* **WORK REQUEST**: From the entries below, count every line that contains the word "built". Please give the number and nothing else.

--------------------------------------------------

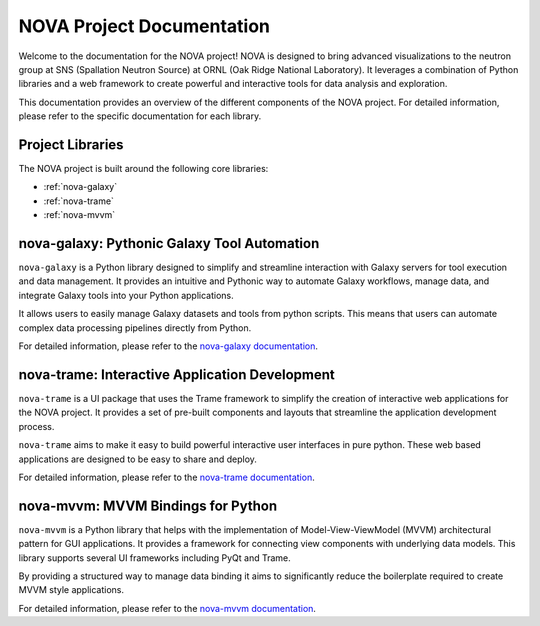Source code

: NOVA Project Documentation
==========================

Welcome to the documentation for the NOVA project! NOVA is designed to bring advanced visualizations to the neutron group at SNS (Spallation Neutron Source) at ORNL (Oak Ridge National Laboratory). It leverages a combination of Python libraries and a web framework to create powerful and interactive tools for data analysis and exploration.

This documentation provides an overview of the different components of the NOVA project.  For detailed information, please refer to the specific documentation for each library.

Project Libraries
-----------------

The NOVA project is built around the following core libraries:

*   :ref:`nova-galaxy`
*   :ref:`nova-trame`
*   :ref:`nova-mvvm`

.. _nova-galaxy:

nova-galaxy: Pythonic Galaxy Tool Automation
--------------------------------------------

``nova-galaxy`` is a Python library designed to simplify and streamline interaction with Galaxy servers for tool execution and data management. It provides an intuitive and Pythonic way to automate Galaxy workflows, manage data, and integrate Galaxy tools into your Python applications.

It allows users to easily manage Galaxy datasets and tools from python scripts. This means that users can automate complex data processing pipelines directly from Python.

For detailed information, please refer to the `nova-galaxy documentation <https://nova-application-development.readthedocs.io/projects/nova-galaxy/en/latest/>`_.

.. _nova-trame:

nova-trame: Interactive Application Development
-----------------------------------------------

``nova-trame`` is a UI package that uses the Trame framework to simplify the creation of interactive web applications for the NOVA project.  It provides a set of pre-built components and layouts that streamline the application development process.

``nova-trame`` aims to make it easy to build powerful interactive user interfaces in pure python. These web based applications are designed to be easy to share and deploy.

For detailed information, please refer to the `nova-trame documentation <https://nova-application-development.readthedocs.io/projects/nova-trame/en/stable/>`_.

.. _nova-mvvm:

nova-mvvm: MVVM Bindings for Python
-----------------------------------

``nova-mvvm`` is a Python library that helps with the implementation of Model-View-ViewModel (MVVM) architectural pattern for GUI applications.  It provides a framework for connecting view components with underlying data models. This library supports several UI frameworks including PyQt and Trame.

By providing a structured way to manage data binding it aims to significantly reduce the boilerplate required to create MVVM style applications.

For detailed information, please refer to the `nova-mvvm documentation <https://nova-application-development.readthedocs.io/projects/mvvm-lib/en/latest/>`_.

--------------------------------------------------

* **FINISHED EXERCISE**: 2